Collection of Evidence
The Seven Main Arguments
The process of identifying the biblical sources took centuries. The process of refining our identifications of these sources has been ongoing, and it continues to the present day. Initially, it was a tentative division based on simple factors: where the name of God appeared in the texts, similar stories appearing twice in the texts, contradictions of fact between one text and another. Accounts of this early identifying and refining may be found in many introductions to this subject and in my Who Wrote the Bible? The collection of evidence here is not a review of that history of the subject. It is a tabulation of the evidence that has emerged that establishes the hypothesis. It is grouped here in seven categories, which form the seven main arguments for the hypothesis in my judgment.
When we separate the texts that have been identified with the various sources, we find that they reflect the Hebrew language of several distinct periods.
The development of Hebrew that we observe through these successive periods indicates that:
- The Hebrew of J and E comes from the earliest stage of biblical Hebrew.
- The Hebrew of P comes from a later stage of the language.
- The Hebrew of the Deuteronomistic texts comes from a still later stage of the language.
- P comes from an earlier stage of Hebrew than the Hebrew of the book of Ezekiel (which comes from the time of the Babylonian exile).
- All of these main sources come from a stage of Hebrew known as Classical Biblical Hebrew, which is earlier than the Hebrew of the postexilic, Persian period (known as Late Biblical Hebrew).
This chronology of the language of the sources is confirmed by Hebrew texts outside the Bible. The characteristics of Classical Biblical Hebrew are confirmed through comparison with inscriptions that have been discovered through archaeology, which come from the period before the Babylonian exile (587 BCE). The characteristics of Late Biblical Hebrew are confirmed through comparison with the Hebrew of later sources such as the Dead Sea Scrolls.
Despite the power of this evidence, it is practically never mentioned by those who oppose the hypothesis.

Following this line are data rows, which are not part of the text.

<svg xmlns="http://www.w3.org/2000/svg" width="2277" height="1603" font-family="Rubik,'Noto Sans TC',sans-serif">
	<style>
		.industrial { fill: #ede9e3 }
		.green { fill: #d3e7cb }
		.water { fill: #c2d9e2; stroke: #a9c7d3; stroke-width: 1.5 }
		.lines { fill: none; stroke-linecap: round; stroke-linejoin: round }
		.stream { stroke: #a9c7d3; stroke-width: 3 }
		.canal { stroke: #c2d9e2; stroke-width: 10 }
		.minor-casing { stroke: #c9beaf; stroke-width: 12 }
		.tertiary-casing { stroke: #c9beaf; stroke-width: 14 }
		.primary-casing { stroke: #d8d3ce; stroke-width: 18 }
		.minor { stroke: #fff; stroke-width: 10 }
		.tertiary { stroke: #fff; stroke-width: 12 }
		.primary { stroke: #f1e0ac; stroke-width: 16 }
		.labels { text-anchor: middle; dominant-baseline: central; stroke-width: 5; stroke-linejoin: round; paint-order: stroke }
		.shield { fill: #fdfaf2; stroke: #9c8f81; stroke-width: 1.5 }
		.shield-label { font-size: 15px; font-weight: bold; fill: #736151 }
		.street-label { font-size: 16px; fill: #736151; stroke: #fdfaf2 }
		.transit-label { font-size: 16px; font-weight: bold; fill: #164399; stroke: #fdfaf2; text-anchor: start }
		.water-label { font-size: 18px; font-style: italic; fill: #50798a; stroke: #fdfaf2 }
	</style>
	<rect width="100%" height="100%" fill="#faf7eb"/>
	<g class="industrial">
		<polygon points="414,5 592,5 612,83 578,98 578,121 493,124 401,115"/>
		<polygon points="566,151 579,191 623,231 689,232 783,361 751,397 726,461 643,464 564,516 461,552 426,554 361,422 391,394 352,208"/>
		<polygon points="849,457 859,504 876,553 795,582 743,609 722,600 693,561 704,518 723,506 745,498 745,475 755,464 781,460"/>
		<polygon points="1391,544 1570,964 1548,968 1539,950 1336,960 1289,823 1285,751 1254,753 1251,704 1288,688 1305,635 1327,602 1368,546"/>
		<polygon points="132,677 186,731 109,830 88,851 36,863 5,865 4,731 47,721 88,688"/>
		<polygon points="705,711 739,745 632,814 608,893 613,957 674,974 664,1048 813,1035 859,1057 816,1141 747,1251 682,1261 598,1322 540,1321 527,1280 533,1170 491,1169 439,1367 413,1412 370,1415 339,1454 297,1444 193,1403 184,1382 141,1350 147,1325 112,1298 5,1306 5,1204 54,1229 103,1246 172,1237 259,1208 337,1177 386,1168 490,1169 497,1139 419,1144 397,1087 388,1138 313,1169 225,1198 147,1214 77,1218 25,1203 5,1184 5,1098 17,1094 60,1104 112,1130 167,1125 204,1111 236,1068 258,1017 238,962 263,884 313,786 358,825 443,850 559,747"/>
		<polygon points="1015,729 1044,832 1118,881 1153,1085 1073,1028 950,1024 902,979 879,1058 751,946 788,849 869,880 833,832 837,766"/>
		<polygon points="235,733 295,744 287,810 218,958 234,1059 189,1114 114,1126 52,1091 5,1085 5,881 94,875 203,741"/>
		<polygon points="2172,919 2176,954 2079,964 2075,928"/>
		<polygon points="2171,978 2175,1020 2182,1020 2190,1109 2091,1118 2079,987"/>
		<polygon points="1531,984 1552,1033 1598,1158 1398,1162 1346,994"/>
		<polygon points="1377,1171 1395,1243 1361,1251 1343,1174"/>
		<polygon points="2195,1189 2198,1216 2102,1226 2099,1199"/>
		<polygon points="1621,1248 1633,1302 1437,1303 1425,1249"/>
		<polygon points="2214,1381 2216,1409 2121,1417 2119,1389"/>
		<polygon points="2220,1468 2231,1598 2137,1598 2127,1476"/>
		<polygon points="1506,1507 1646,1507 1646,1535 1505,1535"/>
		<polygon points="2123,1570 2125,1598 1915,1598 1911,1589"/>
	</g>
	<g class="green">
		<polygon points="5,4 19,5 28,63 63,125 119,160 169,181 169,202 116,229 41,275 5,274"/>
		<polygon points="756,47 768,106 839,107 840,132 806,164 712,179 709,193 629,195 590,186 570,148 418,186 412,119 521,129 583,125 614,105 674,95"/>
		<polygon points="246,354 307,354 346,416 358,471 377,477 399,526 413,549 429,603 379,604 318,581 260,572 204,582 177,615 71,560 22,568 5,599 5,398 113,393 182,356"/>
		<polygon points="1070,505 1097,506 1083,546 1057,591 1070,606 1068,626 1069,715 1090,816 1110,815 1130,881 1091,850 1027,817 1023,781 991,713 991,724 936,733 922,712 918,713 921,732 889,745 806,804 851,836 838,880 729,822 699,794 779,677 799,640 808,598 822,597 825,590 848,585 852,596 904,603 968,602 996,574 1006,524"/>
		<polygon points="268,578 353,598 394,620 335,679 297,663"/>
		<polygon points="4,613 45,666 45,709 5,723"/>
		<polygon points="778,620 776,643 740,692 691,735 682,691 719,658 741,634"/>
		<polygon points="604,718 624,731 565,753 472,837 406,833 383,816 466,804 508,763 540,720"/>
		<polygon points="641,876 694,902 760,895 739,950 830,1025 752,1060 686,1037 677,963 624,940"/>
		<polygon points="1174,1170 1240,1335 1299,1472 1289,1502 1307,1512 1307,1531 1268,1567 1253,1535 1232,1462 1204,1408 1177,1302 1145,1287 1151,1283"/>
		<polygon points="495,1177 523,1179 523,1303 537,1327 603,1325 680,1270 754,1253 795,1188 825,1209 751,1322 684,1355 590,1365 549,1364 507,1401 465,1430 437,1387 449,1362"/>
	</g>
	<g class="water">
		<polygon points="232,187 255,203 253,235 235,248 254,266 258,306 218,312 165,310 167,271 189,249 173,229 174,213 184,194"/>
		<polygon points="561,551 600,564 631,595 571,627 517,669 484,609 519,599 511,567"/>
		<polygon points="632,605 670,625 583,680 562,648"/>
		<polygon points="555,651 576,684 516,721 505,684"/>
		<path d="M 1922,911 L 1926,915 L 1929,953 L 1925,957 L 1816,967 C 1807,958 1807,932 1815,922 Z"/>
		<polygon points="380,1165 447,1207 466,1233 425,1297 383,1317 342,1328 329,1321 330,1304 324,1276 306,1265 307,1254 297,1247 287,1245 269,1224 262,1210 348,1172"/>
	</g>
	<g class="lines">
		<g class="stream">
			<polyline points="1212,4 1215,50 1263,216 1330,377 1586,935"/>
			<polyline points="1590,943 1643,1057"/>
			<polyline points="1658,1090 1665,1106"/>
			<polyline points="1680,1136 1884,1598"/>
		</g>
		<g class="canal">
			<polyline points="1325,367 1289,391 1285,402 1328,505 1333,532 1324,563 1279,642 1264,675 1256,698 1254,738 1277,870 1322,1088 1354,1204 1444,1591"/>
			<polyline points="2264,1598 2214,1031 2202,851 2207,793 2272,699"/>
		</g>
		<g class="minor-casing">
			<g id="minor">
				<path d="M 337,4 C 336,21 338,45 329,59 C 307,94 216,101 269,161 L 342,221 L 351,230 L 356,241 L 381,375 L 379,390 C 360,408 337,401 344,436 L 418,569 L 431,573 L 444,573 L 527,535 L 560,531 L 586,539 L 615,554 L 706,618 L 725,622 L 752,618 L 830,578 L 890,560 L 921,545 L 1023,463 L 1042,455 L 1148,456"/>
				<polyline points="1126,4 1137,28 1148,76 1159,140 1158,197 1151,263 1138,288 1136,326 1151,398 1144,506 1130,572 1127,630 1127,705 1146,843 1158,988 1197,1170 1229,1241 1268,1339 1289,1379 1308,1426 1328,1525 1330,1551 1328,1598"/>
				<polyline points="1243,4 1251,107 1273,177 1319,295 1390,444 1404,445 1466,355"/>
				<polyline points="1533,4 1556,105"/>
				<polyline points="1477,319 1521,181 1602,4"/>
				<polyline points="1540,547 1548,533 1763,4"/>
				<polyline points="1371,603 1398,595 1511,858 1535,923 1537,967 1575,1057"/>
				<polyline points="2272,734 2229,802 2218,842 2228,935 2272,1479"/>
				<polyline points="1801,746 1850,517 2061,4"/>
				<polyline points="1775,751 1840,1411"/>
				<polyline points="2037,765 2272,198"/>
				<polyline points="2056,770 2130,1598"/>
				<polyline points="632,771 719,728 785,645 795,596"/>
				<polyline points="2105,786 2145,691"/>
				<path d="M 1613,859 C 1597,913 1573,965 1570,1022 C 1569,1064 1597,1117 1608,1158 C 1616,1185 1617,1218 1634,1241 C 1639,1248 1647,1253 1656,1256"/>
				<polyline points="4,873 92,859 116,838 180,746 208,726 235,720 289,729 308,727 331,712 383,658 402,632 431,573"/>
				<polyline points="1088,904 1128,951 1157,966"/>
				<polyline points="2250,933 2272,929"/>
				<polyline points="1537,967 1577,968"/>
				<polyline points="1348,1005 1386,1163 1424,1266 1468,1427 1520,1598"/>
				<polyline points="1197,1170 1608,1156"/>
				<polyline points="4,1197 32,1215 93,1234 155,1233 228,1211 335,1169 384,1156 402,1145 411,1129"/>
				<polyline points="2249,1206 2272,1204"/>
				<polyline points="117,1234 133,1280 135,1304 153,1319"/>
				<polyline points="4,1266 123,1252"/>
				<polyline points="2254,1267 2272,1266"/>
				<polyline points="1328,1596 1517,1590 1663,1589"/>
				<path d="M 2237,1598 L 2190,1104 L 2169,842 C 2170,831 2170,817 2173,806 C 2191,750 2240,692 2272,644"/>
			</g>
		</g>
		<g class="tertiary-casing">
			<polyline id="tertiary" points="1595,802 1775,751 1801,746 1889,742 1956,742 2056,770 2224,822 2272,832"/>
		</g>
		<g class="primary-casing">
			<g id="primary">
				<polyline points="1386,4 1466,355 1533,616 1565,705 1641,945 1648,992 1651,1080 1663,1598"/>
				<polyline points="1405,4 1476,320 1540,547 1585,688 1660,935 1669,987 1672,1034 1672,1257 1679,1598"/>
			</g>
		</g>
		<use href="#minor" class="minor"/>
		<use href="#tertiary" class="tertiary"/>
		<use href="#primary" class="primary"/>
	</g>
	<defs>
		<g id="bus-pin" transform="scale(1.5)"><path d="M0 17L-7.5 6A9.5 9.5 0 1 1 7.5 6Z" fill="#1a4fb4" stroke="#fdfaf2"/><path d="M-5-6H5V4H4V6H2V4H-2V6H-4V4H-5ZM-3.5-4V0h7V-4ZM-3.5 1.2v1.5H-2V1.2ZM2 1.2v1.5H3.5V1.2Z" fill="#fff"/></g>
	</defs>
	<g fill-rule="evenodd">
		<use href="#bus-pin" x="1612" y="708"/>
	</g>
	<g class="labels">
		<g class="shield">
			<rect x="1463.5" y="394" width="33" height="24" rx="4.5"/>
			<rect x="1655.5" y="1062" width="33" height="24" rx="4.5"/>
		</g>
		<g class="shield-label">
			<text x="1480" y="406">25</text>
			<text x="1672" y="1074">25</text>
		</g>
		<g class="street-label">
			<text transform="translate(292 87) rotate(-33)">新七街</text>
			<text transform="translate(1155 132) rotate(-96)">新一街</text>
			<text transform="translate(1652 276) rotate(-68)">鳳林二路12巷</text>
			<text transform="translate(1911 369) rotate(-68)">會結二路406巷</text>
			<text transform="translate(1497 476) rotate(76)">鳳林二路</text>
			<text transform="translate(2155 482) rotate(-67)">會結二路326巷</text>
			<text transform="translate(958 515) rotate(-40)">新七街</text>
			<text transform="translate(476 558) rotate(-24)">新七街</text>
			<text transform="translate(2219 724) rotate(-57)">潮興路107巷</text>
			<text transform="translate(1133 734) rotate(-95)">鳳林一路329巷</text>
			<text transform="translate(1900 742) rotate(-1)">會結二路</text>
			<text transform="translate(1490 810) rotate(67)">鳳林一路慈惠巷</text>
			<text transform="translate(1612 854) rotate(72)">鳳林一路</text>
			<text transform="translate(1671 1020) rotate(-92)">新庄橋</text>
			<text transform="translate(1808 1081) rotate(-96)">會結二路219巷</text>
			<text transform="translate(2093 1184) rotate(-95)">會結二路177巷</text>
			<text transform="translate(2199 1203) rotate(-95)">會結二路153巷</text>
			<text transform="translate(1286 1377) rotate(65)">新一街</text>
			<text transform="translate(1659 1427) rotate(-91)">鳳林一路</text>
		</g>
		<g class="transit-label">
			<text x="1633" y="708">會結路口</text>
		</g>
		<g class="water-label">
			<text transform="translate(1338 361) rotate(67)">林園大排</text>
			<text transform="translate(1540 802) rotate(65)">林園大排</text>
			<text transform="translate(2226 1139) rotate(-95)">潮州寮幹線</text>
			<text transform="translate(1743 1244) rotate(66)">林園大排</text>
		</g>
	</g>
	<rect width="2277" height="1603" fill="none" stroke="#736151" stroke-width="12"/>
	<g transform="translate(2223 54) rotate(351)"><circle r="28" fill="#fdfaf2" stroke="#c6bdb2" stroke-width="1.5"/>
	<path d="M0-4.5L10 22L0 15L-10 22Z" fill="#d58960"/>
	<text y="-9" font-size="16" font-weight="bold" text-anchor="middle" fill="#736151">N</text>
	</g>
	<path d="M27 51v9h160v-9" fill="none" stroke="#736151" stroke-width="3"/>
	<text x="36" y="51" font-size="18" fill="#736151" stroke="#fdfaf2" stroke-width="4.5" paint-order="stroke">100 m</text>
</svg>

Certain words and phrases occur disproportionately - or even entirely - in one source but not in others. The quantity of such terms that consistently belong to a particular source is considerable. Thus:
The mountain that is called Sinai in J and P (twenty times) is called Horeb or "the Mountain of God" in E and D (fourteen times). In thirty-four occurrences of these names, there is no exception to this distinction.
The phrase "in that very day" (beesem hayyôm hazzeh) occurs eleven times in the Torah. Ten of the eleven are in P. (And the eleventh is in R, in a passage that R modeled on P; Deut 32:48.)
The phrase "the place where YHWH sets his name" or "the place where YHWH tents his name occurs ten times in D but never in J,E,or P.